Dataset excerpts:

━━━━━━━━

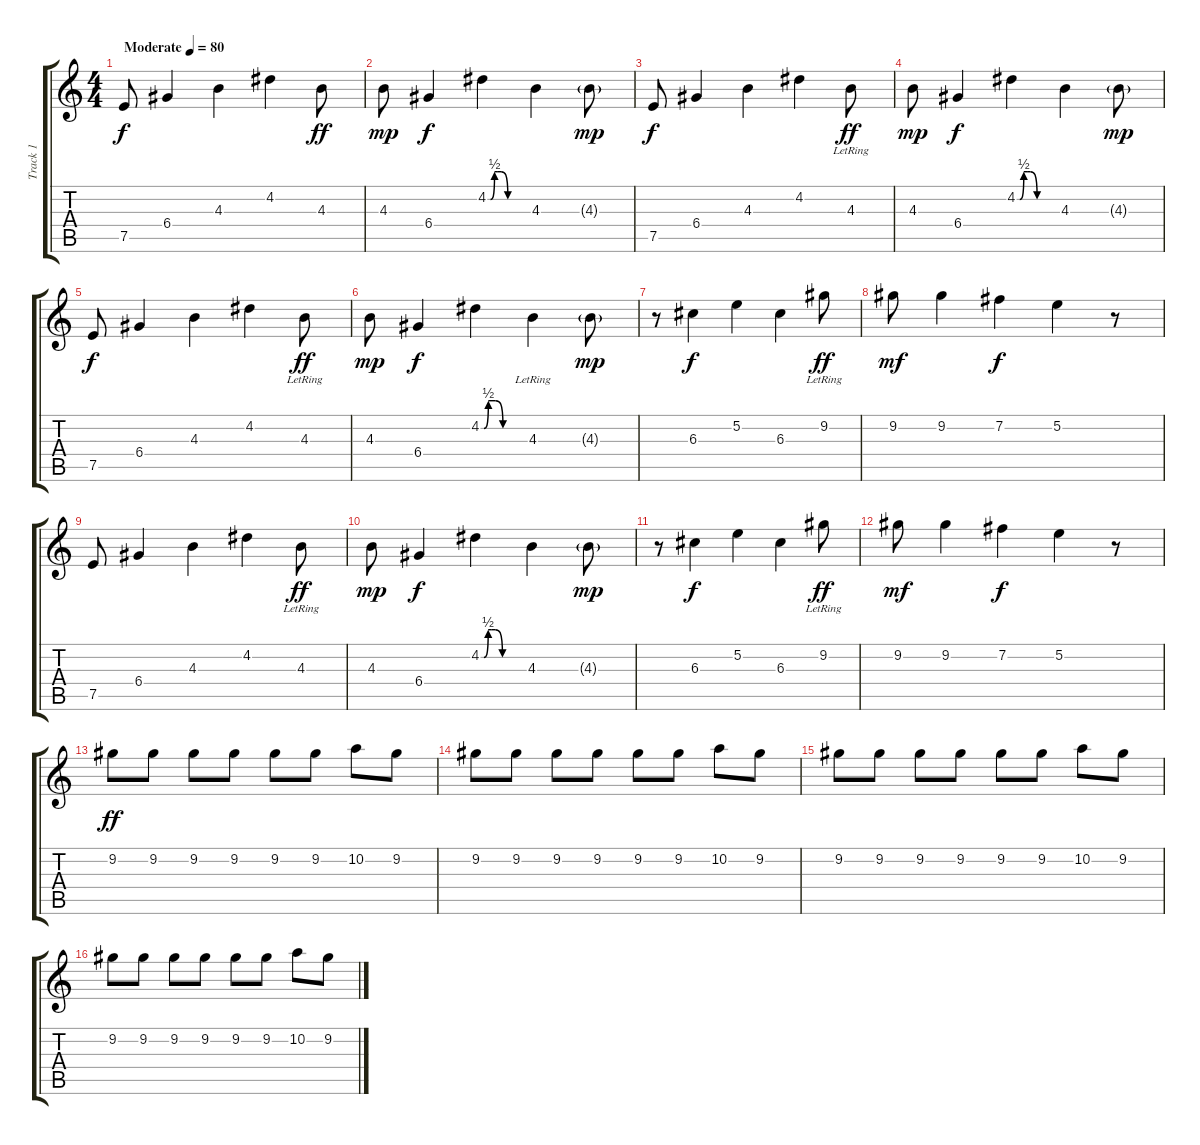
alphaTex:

\track ("Track 1" "Track 1") {instrument acousticguitarsteel}
\staff {score tabs}
\tuning (E4 B3 G3 D3 A2 E2) {hide}
\ts (4 4)
\tempo (80 "Moderate")
\clef g2
\ks c
7.5.8{dy f instrument acousticguitarsteel} 6.4.4 4.3.4 4.2.4 4.3.8{dy ff} |
4.3.8{dy mp} 6.4.4{dy f} 4.2{be (custom 0 0 4 0 10 2 15 2 20 2 30 0 60 0)}.4 4.3.4 4.3{g}.8{dy mp} |
7.5.8{dy f} 6.4.4 4.3.4 4.2.4 4.3{lr}.8{dy ff} |
4.3.8{dy mp} 6.4.4{dy f} 4.2{be (custom 0 0 4 0 10 2 15 2 20 2 30 0 60 0)}.4 4.3.4 4.3{g}.8{dy mp} |
7.5.8{dy f} 6.4.4 4.3.4 4.2.4 4.3{lr}.8{dy ff} |
4.3.8{dy mp} 6.4.4{dy f} 4.2{be (custom 0 0 4 0 10 2 15 2 20 2 30 0 60 0)}.4 4.3{lr}.4 4.3{g}.8{dy mp} |
r.8 6.3.4{dy f} 5.2.4 6.3.4 9.2{lr}.8{dy ff} |
9.2.8{dy mf} 9.2.4 7.2.4{dy f} 5.2.4 r.8 |
7.5.8 6.4.4 4.3.4 4.2.4 4.3{lr}.8{dy ff} |
4.3.8{dy mp} 6.4.4{dy f} 4.2{be (custom 0 0 4 0 10 2 15 2 20 2 30 0 60 0)}.4 4.3.4 4.3{g}.8{dy mp} |
r.8 6.3.4{dy f} 5.2.4 6.3.4 9.2{lr}.8{dy ff} |
9.2.8{dy mf} 9.2.4 7.2.4{dy f} 5.2.4 r.8 |
9.2.8{dy ff} 9.2.8 9.2.8 9.2.8 9.2.8 9.2.8 10.2.8 9.2.8 |
9.2.8 9.2.8 9.2.8 9.2.8 9.2.8 9.2.8 10.2.8 9.2.8 |
9.2.8 9.2.8 9.2.8 9.2.8 9.2.8 9.2.8 10.2.8 9.2.8 |
9.2.8 9.2.8 9.2.8 9.2.8 9.2.8 9.2.8 10.2.8 9.2.8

━━━━━━━━

- _Challenge_
How many lines in the data above contain the word "instrument"? Reply with the number only.

- _Answer to this problem_
2